KatjaMouse: Mentalpatient87: This. Every time some actress has some thing to promote she suddenly has a fetish she HAS to share with the world. Works every time.Or it could be actresses make the rounds from press junket to press junket, talk show to talk show and so on that somewhere stuff just gets said to one or two people.But keep in mind Heidi has never been been modest when talking about her sex life or love to find any excuse to wear outlandish costumes whether it's for the paparazzi or a party of one.
calm like a bomb: dj_spanmaster: Short CSB: Our local favorite bar knows us both really well.

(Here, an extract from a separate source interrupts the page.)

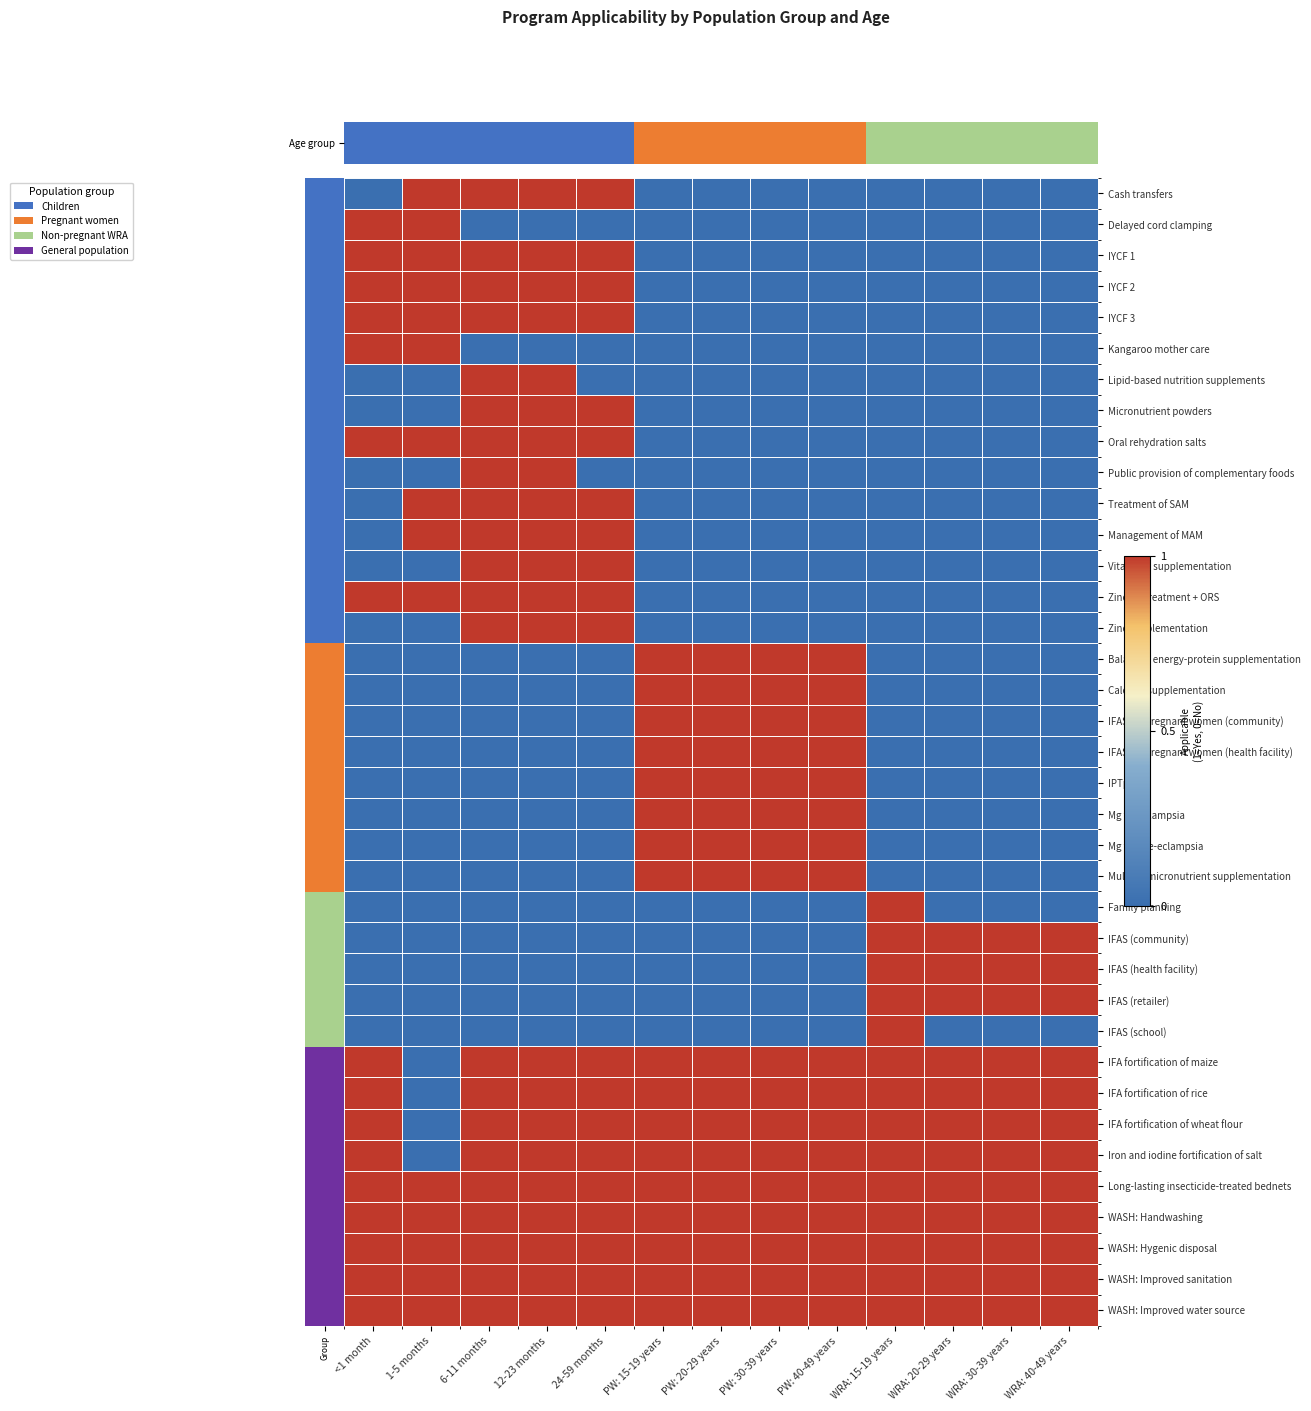

List the series in order of their peak value, highest first.

Age group, Delayed cord clamping, IYCF 1, IYCF 2, IYCF 3, Kangaroo mother care, Lipid-based nutrition supplements, Micronutrient powders, Oral rehydration salts, Public provision of complementary foods, Treatment of SAM, Management of MAM, Vitamin A supplementation, Zinc for treatment + ORS, Zinc supplementation, Balanced energy-protein supplementation, Calcium supplementation, IFAS for pregnant women (community), IFAS for pregnant women (health facility), IPTp, Mg for eclampsia, Mg for pre-eclampsia, Multiple micronutrient supplementation, Family planning, IFAS (community), IFAS (health facility), IFAS (retailer), IFAS (school), IFA fortification of maize, IFA fortification of rice, IFA fortification of wheat flour, Iron and iodine fortification of salt, Long-lasting insecticide-treated bednets, WASH: Handwashing, WASH: Hygenic disposal, WASH: Improved sanitation, WASH: Improved water source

One day I head in there as the GF's coming out, and the bartender tells me it's free of charge all week, thanks to the GF's excellent "skills" (with a wink). The bartender couldn't walk very well for an hour or so. It never was explicitly stated what happened.The It's-All-Okay Bonus: The bartender's a woman.\ end CSBOh, fark you, you magnificent, lucky bastard.
SnakeLee: PirateKing: My last girlfriend liked to get experimental. Sadly, I was in the control group.The thing not to do is whine like "oh you did this for that guy but not me!" You go "ooh let's put on Wild Things, I know you love that movie" and then bring up one of her friends who you think is hot. Even if you get what you want from whining, it won't be as good as if you get them to set everything up enthusiastically. It took a few tries for me to figure out that lesson, but that is the way to go.
Nurglitch: I'm all for experiementation, but now I can only get an erection if I'm chained to a giant typewriter.
M-G: I've got that "looks like you blew a seal" joke in my head now....
R.A.Danny: I was gonna ask for pics, but YodaBlues ruined it.